Your income is utilized for debt repayment. Some creditors may want to review your liquid assets as well. 

They want to check if you have any stocks, government bonds, money market accounts, or savings that may be converted into real money if necessary. 

Hence, even if you have financial disruptions or get laid off, you will be able to return existing debt using your liquid assets.

Late Payments on Credit Accounts Continue to Be Low

A recent report by Consumer Financial Protection Bureau states that delinquencies on credit accounts keep on being low despite the global pandemic. New late payments haven’t returned to 2019 levels yet. 

The following chart displays the proportion of all mortgage, auto loan, credit card, and student loan accounts that went into delinquency in each month compared to the present in the previous month, and the proportion that went from a lower to a higher delinquent level. 
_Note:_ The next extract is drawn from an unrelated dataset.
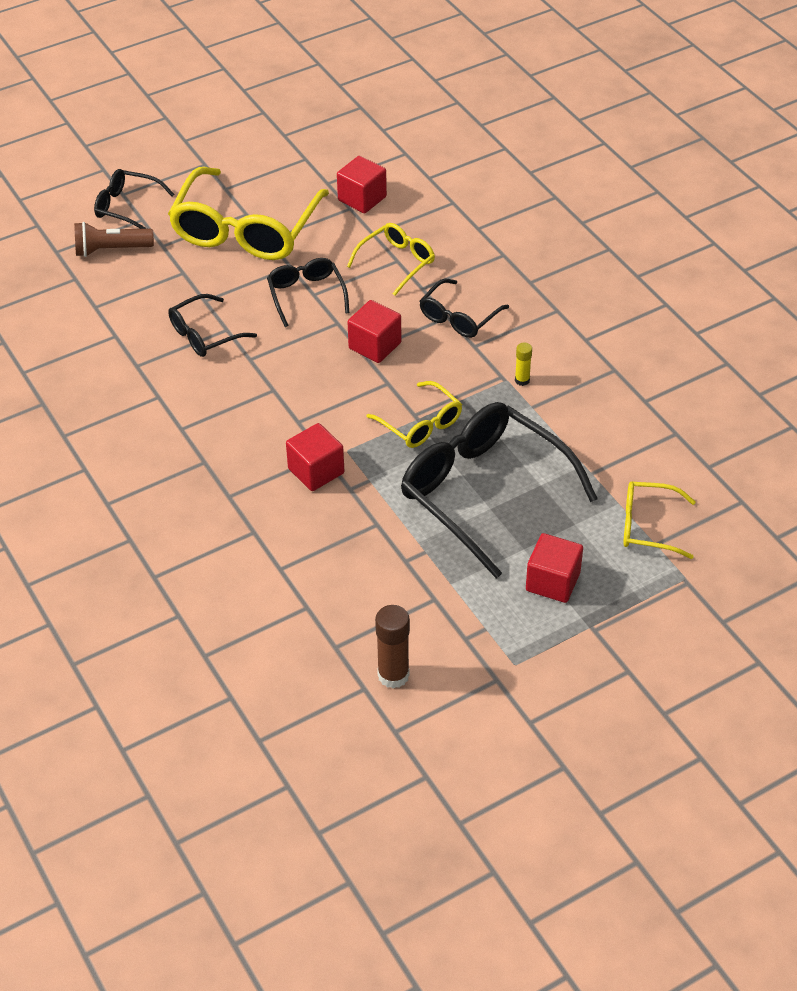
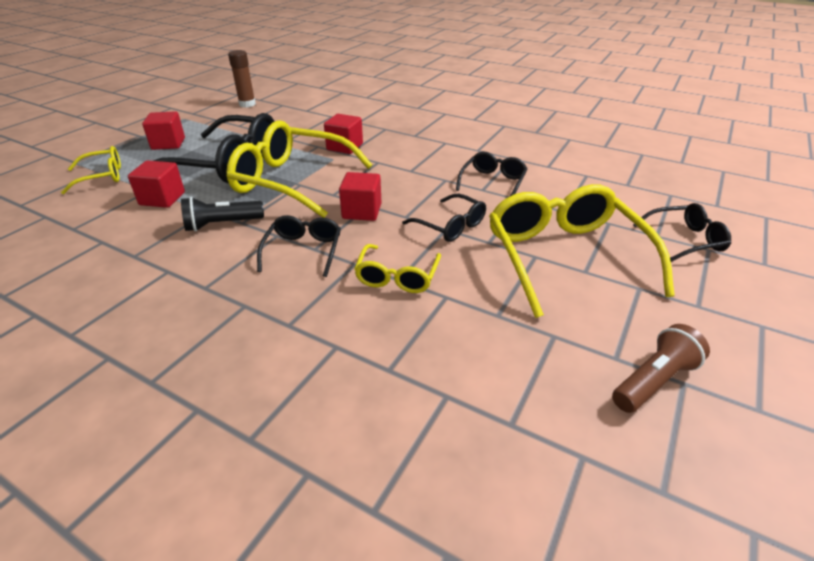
camera: 150 degrees right, 10 degrees down
(111, 250) = (638, 207): brown flashlight -> brown flashlight (654, 381)
(362, 198) = (496, 331): red cube -> red cube (162, 199)
(420, 424) = (292, 181): yellow glasses -> yellow glasses, size x1.96
(522, 380) = (222, 224): yellow glue stick -> black flashlight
The chart concentrates on the period from January 2020 to April 2021.

Link: https://www.consumerfinance.gov/about-us/blog/delinquencies-on-credit-accounts-continue-to-be-low-despite-the-pandemic/

The Bottom Line

In conclusion, having a good credit rating is an important part of a successful loan application. 

However, you should also consider other factors such as your employment history, your payment history, and the loan term. 

Keeping your card balance low and paying the bills on time is essential if you want to boost your chances of approval. 

When you demonstrate yourself as a responsible borrower with a decent credit score, more lenders will want to deal with you and offer you the best loan terms. 

All of the mentioned factors can help you look good in front of potential creditors and improve your financial picture.